6. Abnormal Gains And Losses
Abnormal gains and losses are shown in financial account while they are completely excluded from cost account. Goods lost by fire, theft, accident or costs of abnormal idle time are examples of abnormal losses, which are shown in financial account but not in cost account. Such abnormal gains and losses also lead to disagreement of cost and financial account results.
1. Items shown only in financial account
2. Items shown only in cost account
3. Over or under absorption of overhead
4. Difference in valuation of stock
5. Difference methods of charging depreciation
6. Abnormal gain or loss
1. Items Shown Only In Financial Account
There are certain items of incomes and expenditures which are shown only in financial accounts not in cost accounts. As a result, the profit or loss as per cost accounts would be quite different from the profit or loss as per the financial accounts. These items of financial nature can be divided in three groups:
A. Items of expenditures shown only in financial account:
* Interest on capital
* Expenses on issue of shares and debentures
* Loss on revaluation
* Discount on debenture
* Penalties and fine
* Provision for bad and doubtful debts
* Loss on sale of fixed assets
* Donation
* Goodwill, preliminary expenses etc.
B. Items Of Income:
* Interest received, rent received, commission received, discount received
* Dividend received
* Share transfer fees
* Returned of income tax
* Gain of sale of fixed assets
C. Appropriation Of Profits:
* Income tax paid
* Dividend paid
* Transfer to general or specific reserves or funds
* Transfer to sinking fund
* Excess provision for depreciation
* Bonus
2. Items Shown Only In Cost Account
There are very few items, which are shown in cost accounts but not in the financial accounts as they do not represent any transaction with outsiders. These items are also responsible for the disagreement of the results shown by the two sets of accounts. These items are:
* Rent or depreciation of the own building of the proprietor
* Remuneration of the proprietor
* Depreciation on fully depreciated assets
* Interest on capital employed in production
* The losses due to defective and spoilage
3. Over Or Under Absorption Of Overhead
In cost account, overheads are charged on the basis of predetermined percentage. But in financial account they are charged with the actual amount. This results over or under absorption of overheads in cost account and may be the main reason for difference in profits disclosed by cost account and financial account.

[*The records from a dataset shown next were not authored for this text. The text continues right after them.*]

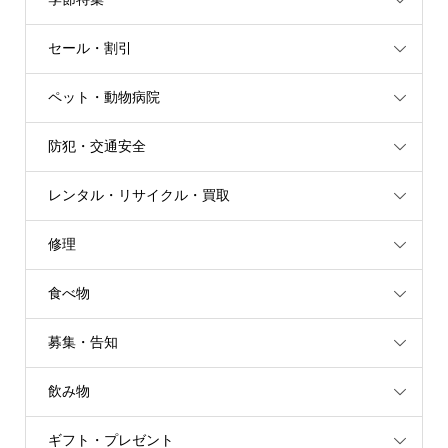
セール・割引
ペット・動物病院
防犯・交通安全
レンタル・リサイクル・買取
修理
食べ物
募集・告知
飲み物
ギフト・プレゼント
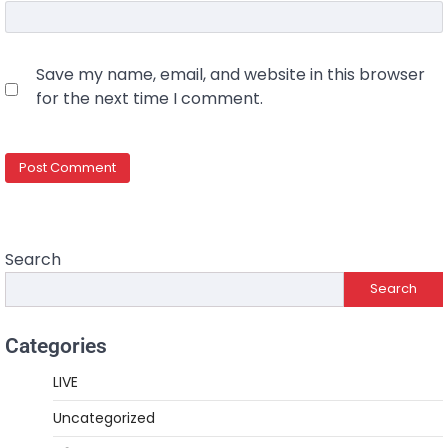
Save my name, email, and website in this browser
for the next time I comment.
Search
Search
Categories
LIVE
Uncategorized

The effect of over or under absorption of overhead to profit is shown below:
Overhead..........................................Result
Over subscription.............................Less Profit
Under subscription...........................More Profit
4. Difference In Valuation Of Stock
In financial account, stocks are valued at cost or market price, whichever is lower, but in cost account, stocks are valued only at its cost price. This result in some difference in result i.e. profit or loss.
5. Difference Methods Of Charging Depreciation
There are different methods of charging depreciation. In financial account, depreciation may be calculated on straight line or diminishing balance method as per Income Tax Act. But in cost account, depreciation is calculated on the basis of use of the asset (generally machine hours). The difference in depreciation methods also results in disagreement in profit or loss of these two accounts.
6. Abnormal Gains And Losses
Abnormal gains and losses are shown in financial account while they are completely excluded from cost account. Goods lost by fire, theft, accident or costs of abnormal idle time are examples of abnormal losses, which are shown in financial account but not in cost account. Such abnormal gains and losses also lead to disagreement of cost and financial account results.